**YOUR INSTRUCTIONS**
Give back all of the data exactly as it stands, with the pictures removed.

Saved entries
──────────

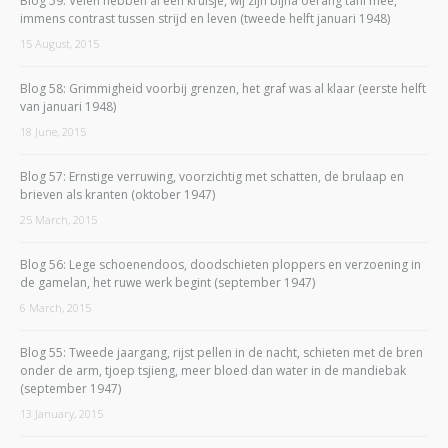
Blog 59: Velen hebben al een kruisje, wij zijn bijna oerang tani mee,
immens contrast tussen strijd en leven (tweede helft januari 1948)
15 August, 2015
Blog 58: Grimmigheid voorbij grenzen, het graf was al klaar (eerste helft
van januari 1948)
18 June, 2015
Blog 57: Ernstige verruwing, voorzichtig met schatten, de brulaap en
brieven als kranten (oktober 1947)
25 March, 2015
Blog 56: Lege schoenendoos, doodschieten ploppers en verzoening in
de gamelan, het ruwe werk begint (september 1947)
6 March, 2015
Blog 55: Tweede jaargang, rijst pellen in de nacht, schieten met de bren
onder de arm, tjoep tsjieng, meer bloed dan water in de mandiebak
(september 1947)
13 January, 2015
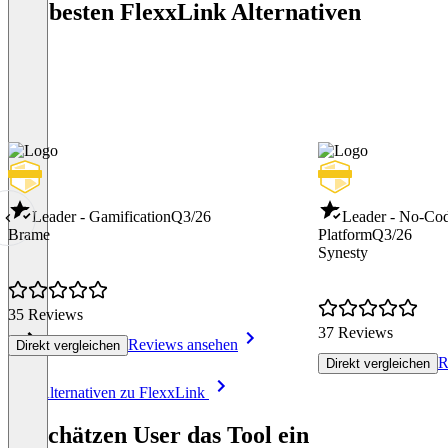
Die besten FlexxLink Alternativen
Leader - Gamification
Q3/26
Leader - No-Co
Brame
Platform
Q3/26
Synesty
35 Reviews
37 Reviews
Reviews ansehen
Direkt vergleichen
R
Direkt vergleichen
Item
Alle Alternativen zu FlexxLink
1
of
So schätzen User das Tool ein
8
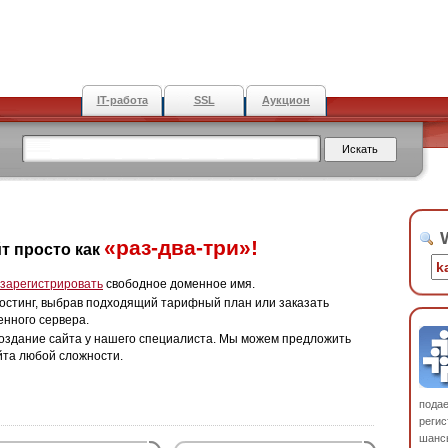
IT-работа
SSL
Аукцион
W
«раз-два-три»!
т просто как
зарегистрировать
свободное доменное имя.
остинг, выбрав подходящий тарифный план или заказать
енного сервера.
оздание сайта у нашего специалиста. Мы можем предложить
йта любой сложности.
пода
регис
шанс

──────────

**ANSWER SPACE**
Blog 59: Velen hebben al een kruisje, wij zijn bijna oerang tani mee,
immens contrast tussen strijd en leven (tweede helft januari 1948)
15 August, 2015
Blog 58: Grimmigheid voorbij grenzen, het graf was al klaar (eerste helft
van januari 1948)
18 June, 2015
Blog 57: Ernstige verruwing, voorzichtig met schatten, de brulaap en
brieven als kranten (oktober 1947)
25 March, 2015
Blog 56: Lege schoenendoos, doodschieten ploppers en verzoening in
de gamelan, het ruwe werk begint (september 1947)
6 March, 2015
Blog 55: Tweede jaargang, rijst pellen in de nacht, schieten met de bren
onder de arm, tjoep tsjieng, meer bloed dan water in de mandiebak
(september 1947)
13 January, 2015
Die besten FlexxLink Alternativen
Leader - Gamification
Q3/26
Leader - No-Co
Brame
Platform
Q3/26
Synesty
35 Reviews
37 Reviews
Reviews ansehen
Direkt vergleichen
R
Direkt vergleichen
Item
Alle Alternativen zu FlexxLink
1
of
So schätzen User das Tool ein
8
IT-работа
SSL
Аукцион
W
«раз-два-три»!
т просто как
зарегистрировать
свободное доменное имя.
остинг, выбрав подходящий тарифный план или заказать
енного сервера.
оздание сайта у нашего специалиста. Мы можем предложить
йта любой сложности.
пода
регис
шанс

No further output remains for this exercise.